I am absolutely hooked on Bikram because I truly believe that this style of hot yoga has the power to transform your body and your life, from the inside out. Of course a regular, dedicated practice over time bears the greatest results, but you can feel a difference even after your first couple of classes. The list of benefits starts with improved muscular strength, endurance, flexibility and balance. Above and beyond that, after a few sweaty sessions, you’ll begin to look forward to:
- glowing skin
- greater mental clarity
- relief from chronic pain, injury
- bolstered immune system
- deeper sleep
- reduced stress
- lubricated, flexible joints
- improved posture
- stronger heart
- greater stamina
- expanded, unyielding lungs
For those who enjoy a good sweat, they may also enjoy the way their body feels after a nice heated stretch. A few of my friends who have started with bikram also have been able to work through tightness, strains, and pains with a regular hot yoga practice. In addition to the super long list of physical benefits, each individual pose has it’s own unique list of added benefits. This week I’m going to shine a little light on ardha-chandrasana with pada-hastasana (say that three times fast!), or half moon pose with hands to feet.
Ardha-Chandrasana with Pada-Hastasana (Half Moon Pose with hands to feet) opens shoulder joints, abdominal obesity, stimulates the pituitary, alleviates anxiety. Half moon pose strengthens every muscle in the body's core, especially in the abdomen, and flexes and strengthens the latissimus dorsi, oblique, deltoid and trapezius muscles.
The moon has a rich symbolic significance in yoga mythology. In hatha yoga, for example, the sun and the moon represent the two polar energies of the human body. In fact, the word hatha itself is often divided into its two constituent syllables, "ha" and "tha", which are then esoterically interpreted as signifying the solar and lunar energies respectively.
If you want to rock the half moon pose at your next hot yoga class, check out these tips from a Jacob B, a Bikram Yoga Vancouver expert:
- Lock your arms! Fully engage your arm muscles during the setup, before you start the posture. Not having to engage each muscle one by one, as it is needed, makes things much easier and you will feel stronger.
- Lift your entire body up to the ceiling! Continue to lift up while you bend to the side. This will help to create the space between the vertebrae that’s needed to reach maximum depth. Focusing on LIFTING throughout the posture will stop the chest collapsing and promote proper alignment.
- During the backbend, think about distributing the bend evenly over the entire spine. Imagine your spine as a perfect arch; do not hinge over at one spot. Work on the flexibility of your least-flexible vertebrae.
- LIFT through the entire backbend. Imagine there is a bar up near your shoulders that you need to bend over top of.
- In the third part of the pose, really glue your body to your legs! This is the most important part of the posture. Like the dialogue says, you want “no room for light or air between the upper body and the legs.” This should be taken literally.
- Work hard to get your elbows as close as possible to each other behind the calf muscles. This promotes proper alignment and has a major impact on how you do the rest of the posture.
- Instead of just pushing the knees back, think about lifting the hips up toward the ceiling. This will help you distribute the stretch throughout your lower spine, hips and hamstrings. If you’re only thinking about pushing the knees back, the stretch will be focused on the backs of the knees. This could potentially result in over-stretching the hamstrings.
- Try to move your face further and further down the shins. This combined with lifting the hips will really help stretch out the lower spine!
Benefits of Half Moon Pose:
- It increases the flexibility of the spine comprehensively, from coccyx to neck; promotes proper kidney function; and helps to cure enlargement of the liver and spleen.

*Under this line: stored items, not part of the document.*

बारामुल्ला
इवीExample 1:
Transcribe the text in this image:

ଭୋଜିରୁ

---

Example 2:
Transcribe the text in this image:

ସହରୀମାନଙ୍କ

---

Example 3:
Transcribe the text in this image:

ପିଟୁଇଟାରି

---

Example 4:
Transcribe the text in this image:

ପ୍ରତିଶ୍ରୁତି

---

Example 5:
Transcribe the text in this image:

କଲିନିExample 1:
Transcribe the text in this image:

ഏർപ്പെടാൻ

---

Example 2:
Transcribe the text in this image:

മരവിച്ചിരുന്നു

- Opens your hips and chest
- Strengthens your legs, ankles, abdomen, buttocks and spine
- Stretches your groins, hamstrings, calves, shoulders, and spine
- Half Moon also firms and trims the waistline, hips, abdomen, buttocks and thighs.

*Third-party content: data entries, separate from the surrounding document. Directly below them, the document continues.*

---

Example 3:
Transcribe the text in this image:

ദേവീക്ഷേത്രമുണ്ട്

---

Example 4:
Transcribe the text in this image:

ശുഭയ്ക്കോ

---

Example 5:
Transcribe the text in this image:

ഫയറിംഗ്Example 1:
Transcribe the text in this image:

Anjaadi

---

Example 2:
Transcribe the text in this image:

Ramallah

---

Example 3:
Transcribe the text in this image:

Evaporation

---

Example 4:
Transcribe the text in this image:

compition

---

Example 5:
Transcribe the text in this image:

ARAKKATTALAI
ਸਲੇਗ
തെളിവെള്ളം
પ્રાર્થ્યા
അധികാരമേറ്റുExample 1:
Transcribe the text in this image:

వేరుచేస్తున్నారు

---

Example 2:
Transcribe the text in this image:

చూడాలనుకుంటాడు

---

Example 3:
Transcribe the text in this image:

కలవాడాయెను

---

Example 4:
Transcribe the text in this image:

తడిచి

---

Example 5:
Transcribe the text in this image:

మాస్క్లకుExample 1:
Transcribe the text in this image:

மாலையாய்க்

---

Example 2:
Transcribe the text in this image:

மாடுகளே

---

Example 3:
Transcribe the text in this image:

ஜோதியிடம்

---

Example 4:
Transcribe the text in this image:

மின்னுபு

- Builds coordination and balance
- Therapeutic for anxiety, fatigue, menstrual pain, back pain, fertility, sciatica, osteoporosis, indigestion, gastritis and constipation
Get creative and take some time for yourself at work, at home, or on your daily grind. Try a half moon pose at the office, or at the park. Remember what’s important: balancing a busy schedule in the city can be stressful, so remember to breathe: inhale, exhale, repeat.